Mi coche, desapareció en el aparcamiento subterráneo donde lo había dejado y con él, todas mis cosas, el teléfono, la documentación.....
No quise averiguar más y dejé pasar mi vida, como si todo aquello no hubiera sido más que una pesadilla de juventud, algo que podía o no, haber ocurrido y que jamás quisiera que volviera a suceder.
Tenía otra pareja, Aída, distinta y con una personalidad fuerte, aunque ya estaba cansándome su insistencia en que dejase de fumar, porque aquello no era el consejo que se da al fumador para que deje de hacerlo, no, aquello era una continua exigencia, un martirio diario que se repetía sin que, la mayoría de las veces, viniese al cuento tal recomendación.
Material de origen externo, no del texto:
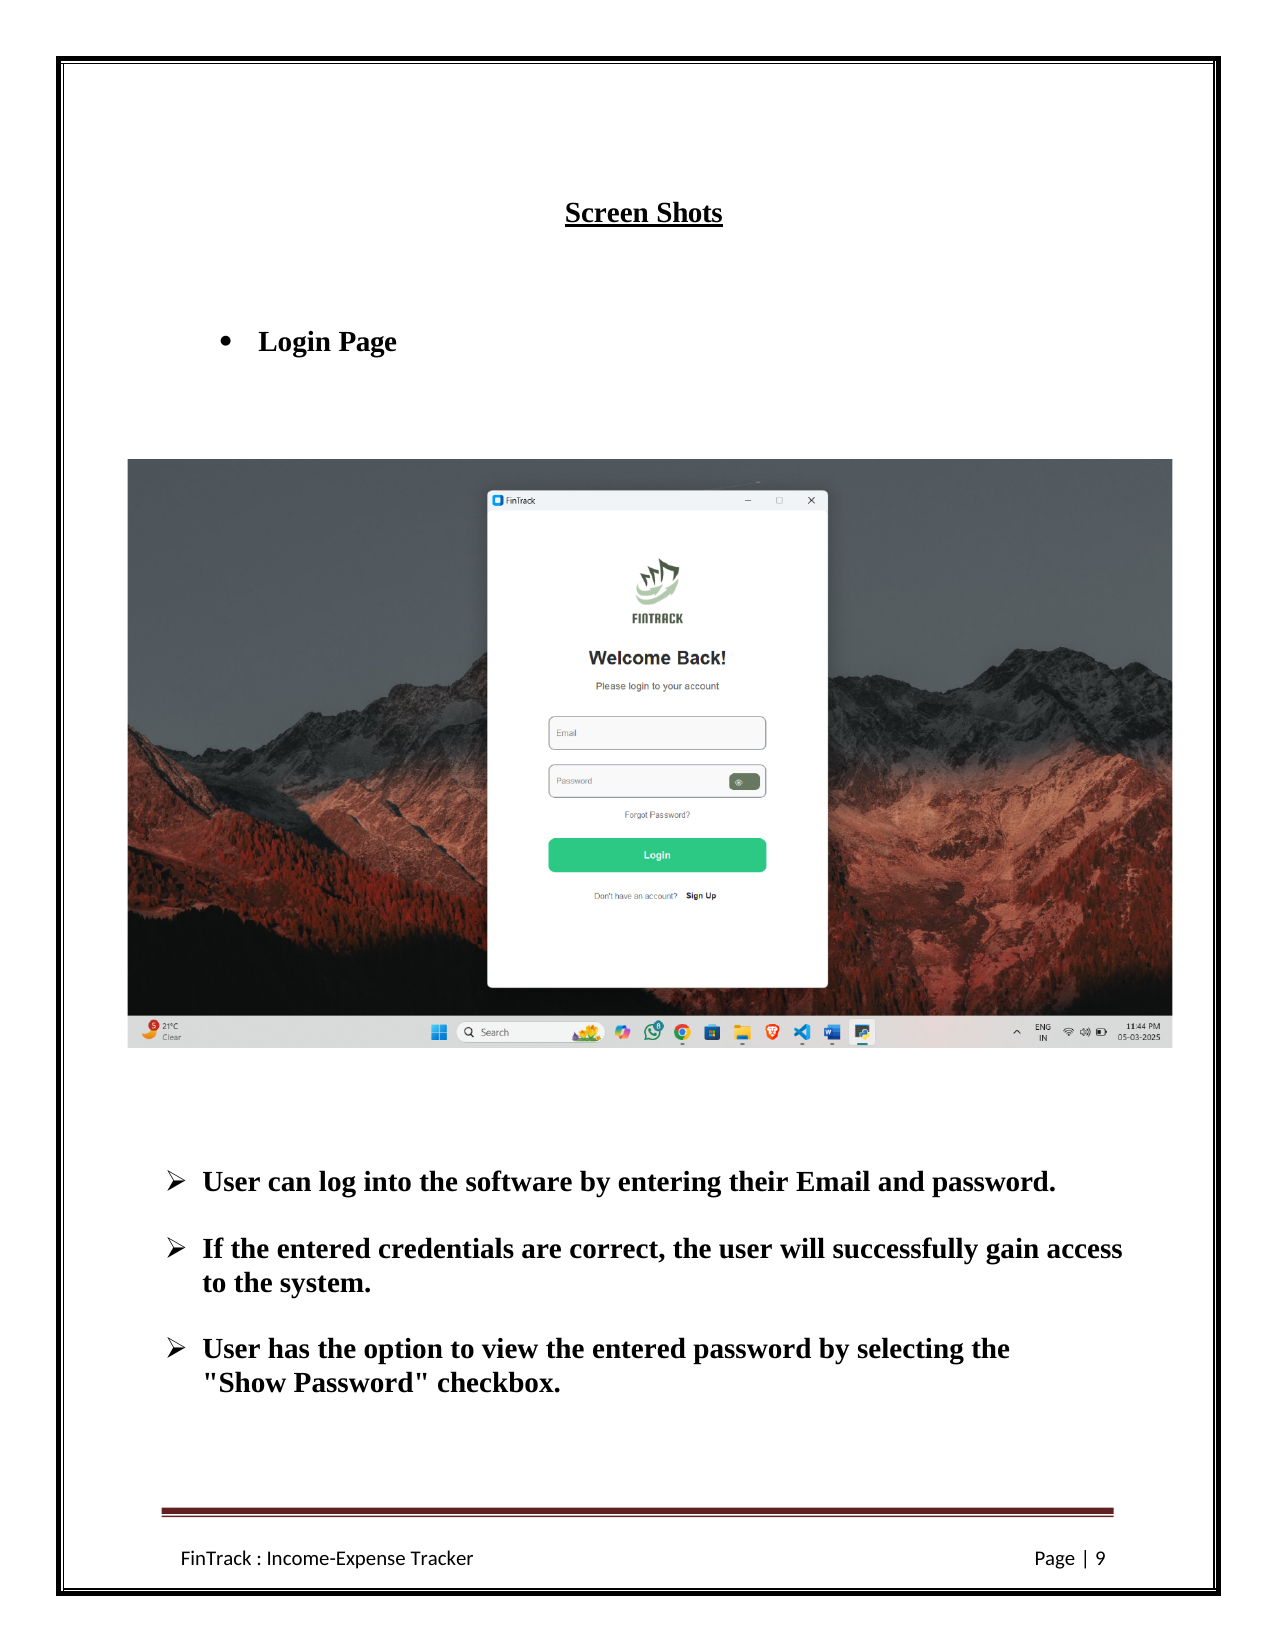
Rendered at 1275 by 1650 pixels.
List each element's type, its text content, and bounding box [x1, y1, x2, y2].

list Login Page [221, 324, 1200, 358]
picture [127, 459, 1173, 1048]
list User has the option to view the entered password by selecting the "Show Password" checkbox. [164, 1332, 1100, 1399]
list User can log into the software by entering their Email and password. [164, 1164, 1200, 1198]
text Screen Shots [221, 195, 1067, 228]
list If the entered credentials are correct, the user will successfully gain access to the system. [164, 1231, 1154, 1298]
Todo era cuestión de tiempo.
Yo estaba esperando que saliese del trabajo como era mi costumbre, a diario, y como siempre me colocaba bajo aquellos plataneros que proporcionaban buena sombra y mejor cobijo.
Detrás de mi, en la plaza del mercado, sonaron las campanadas del reloj de la torre. Eran las ocho.
Aída salió del portal de las oficinas donde trabajaba. En un acto reflejo, miré hacia el suelo y pude ver aquel imbornal, con sus oscuros agujeros negros.
Algo me empujó hacia delante y pasé por encima de su rejilla. Un fuerte chorro de vapor salió haciéndome dar un salto.
Me giré instintivamente y desapareciendo detrás del platanero, creí ver una sombra alargada envuelta en el chorro de vapor que había dejado el imbornal.
Pero no, no podía ser, me dije. Aquello era imposible.